--- Pictures paired with source code ---
──────
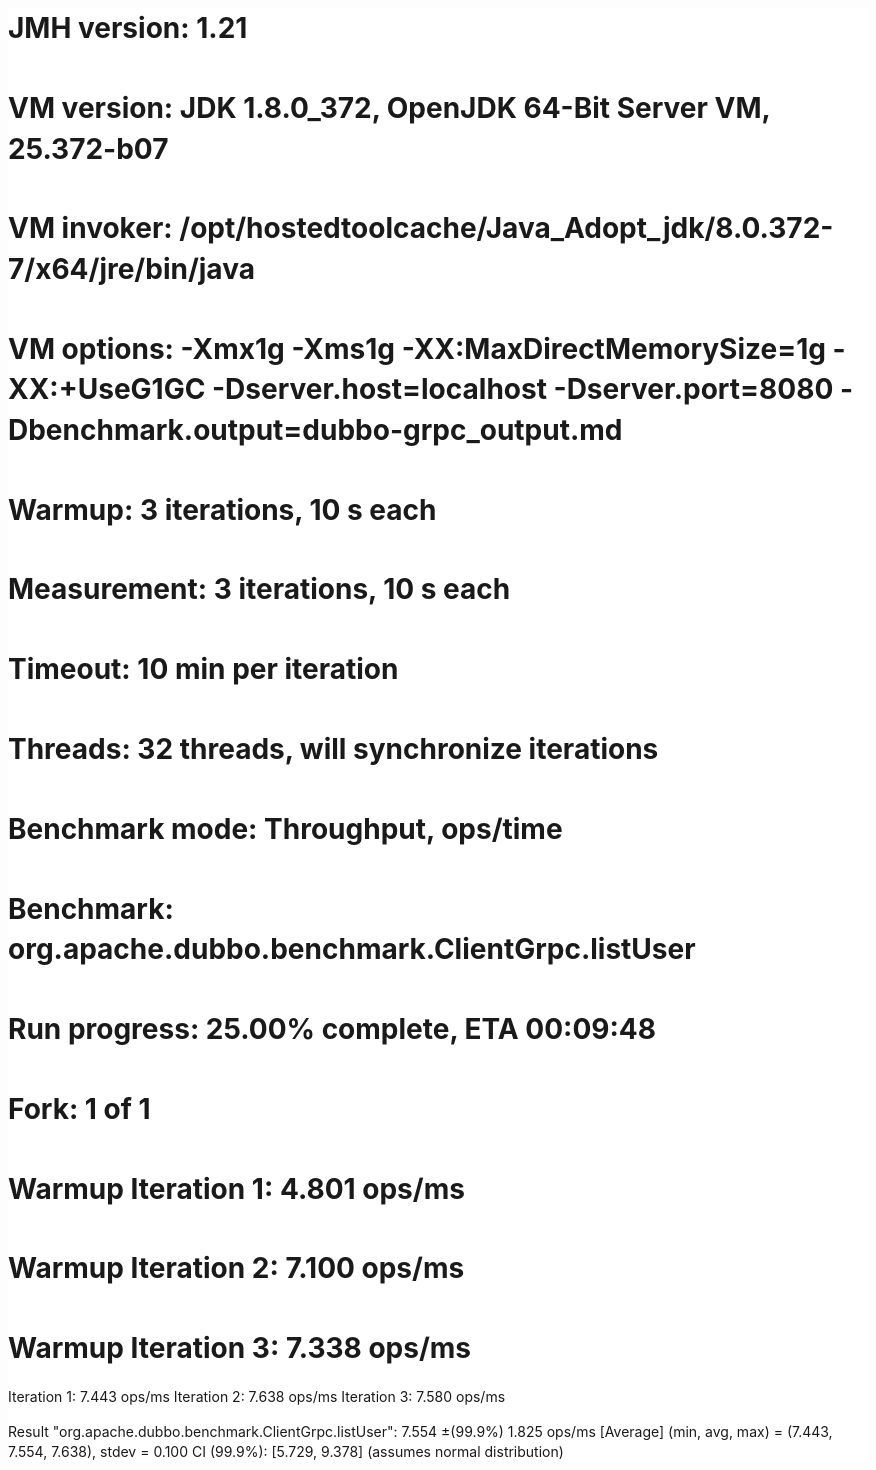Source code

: 
# JMH version: 1.21
# VM version: JDK 1.8.0_372, OpenJDK 64-Bit Server VM, 25.372-b07
# VM invoker: /opt/hostedtoolcache/Java_Adopt_jdk/8.0.372-7/x64/jre/bin/java
# VM options: -Xmx1g -Xms1g -XX:MaxDirectMemorySize=1g -XX:+UseG1GC -Dserver.host=localhost -Dserver.port=8080 -Dbenchmark.output=dubbo-grpc_output.md
# Warmup: 3 iterations, 10 s each
# Measurement: 3 iterations, 10 s each
# Timeout: 10 min per iteration
# Threads: 32 threads, will synchronize iterations
# Benchmark mode: Throughput, ops/time
# Benchmark: org.apache.dubbo.benchmark.ClientGrpc.listUser

# Run progress: 25.00% complete, ETA 00:09:48
# Fork: 1 of 1
# Warmup Iteration   1: 4.801 ops/ms
# Warmup Iteration   2: 7.100 ops/ms
# Warmup Iteration   3: 7.338 ops/ms
Iteration   1: 7.443 ops/ms
Iteration   2: 7.638 ops/ms
Iteration   3: 7.580 ops/ms


Result "org.apache.dubbo.benchmark.ClientGrpc.listUser":
  7.554 ±(99.9%) 1.825 ops/ms [Average]
  (min, avg, max) = (7.443, 7.554, 7.638), stdev = 0.100
  CI (99.9%): [5.729, 9.378] (assumes normal distribution)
──────
--- The task ---
The answer is the records above, repeated exactly, with no picture in it.

--- Solved problem ---
Source code

: 
# JMH version: 1.21
# VM version: JDK 1.8.0_372, OpenJDK 64-Bit Server VM, 25.372-b07
# VM invoker: /opt/hostedtoolcache/Java_Adopt_jdk/8.0.372-7/x64/jre/bin/java
# VM options: -Xmx1g -Xms1g -XX:MaxDirectMemorySize=1g -XX:+UseG1GC -Dserver.host=localhost -Dserver.port=8080 -Dbenchmark.output=dubbo-grpc_output.md
# Warmup: 3 iterations, 10 s each
# Measurement: 3 iterations, 10 s each
# Timeout: 10 min per iteration
# Threads: 32 threads, will synchronize iterations
# Benchmark mode: Throughput, ops/time
# Benchmark: org.apache.dubbo.benchmark.ClientGrpc.listUser

# Run progress: 25.00% complete, ETA 00:09:48
# Fork: 1 of 1
# Warmup Iteration   1: 4.801 ops/ms
# Warmup Iteration   2: 7.100 ops/ms
# Warmup Iteration   3: 7.338 ops/ms
Iteration   1: 7.443 ops/ms
Iteration   2: 7.638 ops/ms
Iteration   3: 7.580 ops/ms


Result "org.apache.dubbo.benchmark.ClientGrpc.listUser":
  7.554 ±(99.9%) 1.825 ops/ms [Average]
  (min, avg, max) = (7.443, 7.554, 7.638), stdev = 0.100
  CI (99.9%): [5.729, 9.378] (assumes normal distribution)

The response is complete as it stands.